Building trust and respect
Organizations with happy employees trust their workers. And this empowers employees to do their best work.
You
can easily put these words in a mission statement, but how you execute
trust in practice is what really matters. Here are some very common ways
companies erode trust on a daily basis:
- Need to know what your employees are doing at all times
- Constantly check in on employees and micromanage them
- Encourage employee feedback, but aren't truly receptive to it
- Keep employees in the dark about important directional changes
- Favor certain employees over others
- Prioritize the opinions of higher-level employees
- Let bureaucratic processes balloon out of control, making it impossible to get even the simplest tasks done or approved
- Limit employees' ability to make their own decisions
- Punish employees when they make small mistakes
Trust
isn't built overnight. Many employers make the mistake of assuming
trust from day one. You need to earn it -- especially if your culture
has become one of distrust. Then you have to work doubly hard to undo
the damage.
A few actionable steps
Bush offers a few basic tips to begin to build a culture of trust:
- Treat your employees fairly, no matter what their level.
- Take a back seat in projects.

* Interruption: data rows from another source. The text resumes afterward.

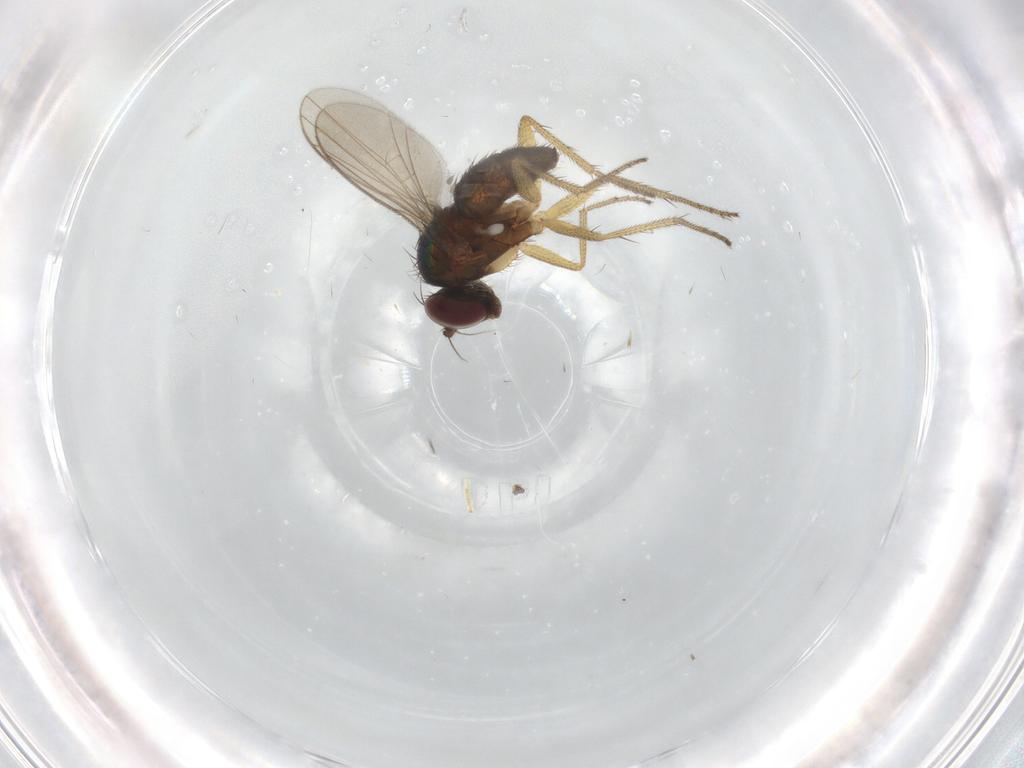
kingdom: Animalia
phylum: Arthropoda
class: Insecta
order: Diptera
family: Dolichopodidae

Let employees drive. Mistakes may happen. Be OK with that. Use those as learning opportunities.
- Open your ears. Truly listen. Invite ideas from anyone in the organization.
"The
one thing that everybody appreciates and wants when they're speaking is
to know that what they say matters so much, you might actually change
your mind," Bush concludes.
Remember, having a workforce of happy
employees tends to drive more revenue. So if you really want employees
to be happy, you have to trust them to do the right thing.